Report this review (#282879)
Posted Friday, May 21, 2010 | Review Permalink
Crossover & JR/F/Canterbury Teams
4 stars If anyone still has misgivings about Primus being included on this site, they should pick up a copy of this album. Sure it's loaded with punk sensibilities (hey, do those words belong together?), but it also has Larry LaLonde's wild, disjointed guitar riffs, Les Claypool's even wilder bass hammering, and the pride of every prog fan: exotic time signatures. Yes, on this album, you will hear songs in 5, 7 and even the dreaded 11 (in a song called Eleven).

Highlights on this album include the hilarious Sgt. Baker, about a marine drill sergeant, and the hits, Jerry Was A Race Car Driver and Tommy The Cat, the latter is not as good as the original live version on "Suck On This", but it does have the benefit of a guest appearance by Tom Waits.

Report this review (#331610)
Posted Tuesday, November 23, 2010 | Review Permalink
4 stars Primus' Sailing the Seas of Cheese showcases the funky bass and eccentric, off the wall vocals of Les Claypool. Combine this with the band's general love of experimentation and yuou end up with a credible contribution to avant-garde alt-metal. The schtick doesn't quite last the full running time of the album - it isn't quite as varied as, say, Mr Bungle's material, and whilst the band regularly aim for a funky, hypnotic groove sometimes it falls flat and they just sound dull and repetitive. But these are occasional stumbles on an otherwise entertaining album which manages to walk the careful tightrope of introducing a general audience to Primus' unique sound without compromising that sound in the process.
Report this review (#981004)
Posted Tuesday, June 18, 2013 | Review Permalink
2 stars Not these guys again...

There was a time in my youth when I'd have loved the quirkiness of a band like Primus.
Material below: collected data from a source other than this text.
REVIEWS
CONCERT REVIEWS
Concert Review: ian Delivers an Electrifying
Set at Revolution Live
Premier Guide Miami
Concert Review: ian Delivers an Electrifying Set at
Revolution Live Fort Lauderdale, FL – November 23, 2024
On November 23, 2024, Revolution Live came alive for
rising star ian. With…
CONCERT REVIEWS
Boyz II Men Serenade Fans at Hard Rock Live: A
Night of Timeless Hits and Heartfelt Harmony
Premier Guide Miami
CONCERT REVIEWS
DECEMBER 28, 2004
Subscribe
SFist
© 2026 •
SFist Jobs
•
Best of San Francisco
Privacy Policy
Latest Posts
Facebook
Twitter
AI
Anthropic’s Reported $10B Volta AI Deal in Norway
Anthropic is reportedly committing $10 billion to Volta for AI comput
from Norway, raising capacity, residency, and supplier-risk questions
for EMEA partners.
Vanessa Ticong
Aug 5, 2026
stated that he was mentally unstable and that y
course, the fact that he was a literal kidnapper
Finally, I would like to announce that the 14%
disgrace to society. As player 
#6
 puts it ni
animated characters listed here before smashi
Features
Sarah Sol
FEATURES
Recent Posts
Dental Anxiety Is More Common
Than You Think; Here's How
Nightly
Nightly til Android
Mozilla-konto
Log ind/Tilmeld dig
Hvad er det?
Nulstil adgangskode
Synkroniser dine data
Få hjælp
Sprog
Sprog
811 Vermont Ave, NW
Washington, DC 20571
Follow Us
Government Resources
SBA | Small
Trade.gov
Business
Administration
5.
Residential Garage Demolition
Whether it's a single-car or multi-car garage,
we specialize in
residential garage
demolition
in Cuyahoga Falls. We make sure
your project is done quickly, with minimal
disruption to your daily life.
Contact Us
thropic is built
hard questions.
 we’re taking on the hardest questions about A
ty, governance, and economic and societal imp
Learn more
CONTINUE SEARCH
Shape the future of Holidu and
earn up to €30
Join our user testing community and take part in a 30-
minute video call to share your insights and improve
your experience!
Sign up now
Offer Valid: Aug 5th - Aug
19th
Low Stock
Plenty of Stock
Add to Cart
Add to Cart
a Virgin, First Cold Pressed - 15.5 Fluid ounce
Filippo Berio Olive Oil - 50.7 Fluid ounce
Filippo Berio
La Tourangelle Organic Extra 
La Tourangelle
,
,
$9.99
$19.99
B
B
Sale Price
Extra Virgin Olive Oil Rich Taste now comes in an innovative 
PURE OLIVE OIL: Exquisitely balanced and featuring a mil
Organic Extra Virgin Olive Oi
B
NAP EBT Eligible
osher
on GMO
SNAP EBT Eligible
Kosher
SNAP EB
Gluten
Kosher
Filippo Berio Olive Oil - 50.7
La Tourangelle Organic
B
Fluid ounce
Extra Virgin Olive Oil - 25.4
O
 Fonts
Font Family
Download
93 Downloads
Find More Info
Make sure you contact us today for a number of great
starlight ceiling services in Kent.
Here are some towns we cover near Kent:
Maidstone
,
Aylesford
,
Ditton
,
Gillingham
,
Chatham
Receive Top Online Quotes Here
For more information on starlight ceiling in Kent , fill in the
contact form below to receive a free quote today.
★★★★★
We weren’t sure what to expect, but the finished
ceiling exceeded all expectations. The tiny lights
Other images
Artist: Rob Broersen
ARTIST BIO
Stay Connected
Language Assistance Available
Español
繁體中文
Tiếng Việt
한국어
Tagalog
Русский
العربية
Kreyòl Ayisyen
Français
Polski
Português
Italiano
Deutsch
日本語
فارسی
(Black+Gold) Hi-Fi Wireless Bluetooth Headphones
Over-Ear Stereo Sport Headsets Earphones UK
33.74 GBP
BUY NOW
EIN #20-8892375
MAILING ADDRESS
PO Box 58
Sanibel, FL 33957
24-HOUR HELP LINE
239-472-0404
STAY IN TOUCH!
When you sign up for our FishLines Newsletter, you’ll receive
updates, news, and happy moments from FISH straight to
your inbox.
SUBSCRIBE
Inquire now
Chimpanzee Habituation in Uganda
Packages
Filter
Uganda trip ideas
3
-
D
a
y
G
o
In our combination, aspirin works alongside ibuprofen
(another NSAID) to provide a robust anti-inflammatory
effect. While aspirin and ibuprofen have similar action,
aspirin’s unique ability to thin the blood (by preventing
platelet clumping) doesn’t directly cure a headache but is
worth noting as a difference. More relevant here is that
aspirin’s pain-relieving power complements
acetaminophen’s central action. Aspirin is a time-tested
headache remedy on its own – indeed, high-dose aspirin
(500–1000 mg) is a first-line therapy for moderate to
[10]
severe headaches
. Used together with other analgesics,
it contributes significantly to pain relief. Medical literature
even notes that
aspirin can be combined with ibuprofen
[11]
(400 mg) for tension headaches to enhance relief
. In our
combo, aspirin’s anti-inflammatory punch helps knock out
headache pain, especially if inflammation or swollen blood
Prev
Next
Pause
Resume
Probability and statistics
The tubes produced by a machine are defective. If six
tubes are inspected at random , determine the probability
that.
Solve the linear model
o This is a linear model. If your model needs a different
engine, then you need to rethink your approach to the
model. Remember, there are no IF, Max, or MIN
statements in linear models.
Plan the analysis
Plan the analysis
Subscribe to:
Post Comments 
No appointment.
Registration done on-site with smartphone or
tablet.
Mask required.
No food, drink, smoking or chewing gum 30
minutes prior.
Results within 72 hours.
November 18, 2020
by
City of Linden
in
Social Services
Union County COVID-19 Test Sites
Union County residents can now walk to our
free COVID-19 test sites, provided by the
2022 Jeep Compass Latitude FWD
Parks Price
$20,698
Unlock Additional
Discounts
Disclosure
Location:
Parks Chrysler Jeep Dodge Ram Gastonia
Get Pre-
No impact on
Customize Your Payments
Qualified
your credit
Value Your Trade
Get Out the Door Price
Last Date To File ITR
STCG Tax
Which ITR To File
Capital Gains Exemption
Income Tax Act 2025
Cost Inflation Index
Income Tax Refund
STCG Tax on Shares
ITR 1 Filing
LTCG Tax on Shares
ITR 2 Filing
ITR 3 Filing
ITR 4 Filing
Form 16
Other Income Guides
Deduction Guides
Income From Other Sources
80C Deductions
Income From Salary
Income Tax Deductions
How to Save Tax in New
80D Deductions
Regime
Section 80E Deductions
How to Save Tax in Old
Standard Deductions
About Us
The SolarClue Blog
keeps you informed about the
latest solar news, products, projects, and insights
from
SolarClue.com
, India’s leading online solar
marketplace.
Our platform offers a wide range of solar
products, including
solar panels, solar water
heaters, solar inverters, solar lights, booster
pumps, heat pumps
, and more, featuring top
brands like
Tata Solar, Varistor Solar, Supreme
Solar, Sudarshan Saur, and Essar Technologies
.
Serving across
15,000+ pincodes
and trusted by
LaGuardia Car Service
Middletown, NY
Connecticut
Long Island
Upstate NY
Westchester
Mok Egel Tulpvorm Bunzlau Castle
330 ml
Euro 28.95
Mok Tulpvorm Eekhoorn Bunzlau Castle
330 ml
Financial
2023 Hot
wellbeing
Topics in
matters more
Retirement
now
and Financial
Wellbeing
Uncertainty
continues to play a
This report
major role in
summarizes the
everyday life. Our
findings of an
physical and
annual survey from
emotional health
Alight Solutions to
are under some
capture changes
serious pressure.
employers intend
With their obscure sense of humour and their blend of rock and funk, there's truly no other band like them. But what makes them so unique is also what pretty much puts so many people off of them.

And to put it bluntly, it's mostly boring self-indulgence.

While the musicians themselves are all incredibly talented, and certainly adept at thinking outside the box, the music itself is very hard to follow, and definitely requires the listener to be equally open-minded. There's very little singing, with vocalist Les Claypool preferring more of a spoken-word type of vocal style, and a lot of the music itself tends to plod along with no real melodies sticking out. As a whole, it's just a complete mess.

If I had to pick out some highlights, it'd have to be 'Tommy the Cat' and 'Jerry Was a Race Car Driver', most probably because these are the notable singles from the album, and while they do have some infectious grooves in the music, as per usual with this band, the spoken babble that is the lyrics kind of ruins them.

I'm sure there was a time when I loved this band, especially as I seem to recall asking for some of their albums as Christmas and Birthday presents in my early twenties. But I listen to 'Sailing the Seas of Cheese' now and it bores the life out of me. Primus really are in a league all of their own when it comes to "keeping an open mind", sadly, it's just not a very good one.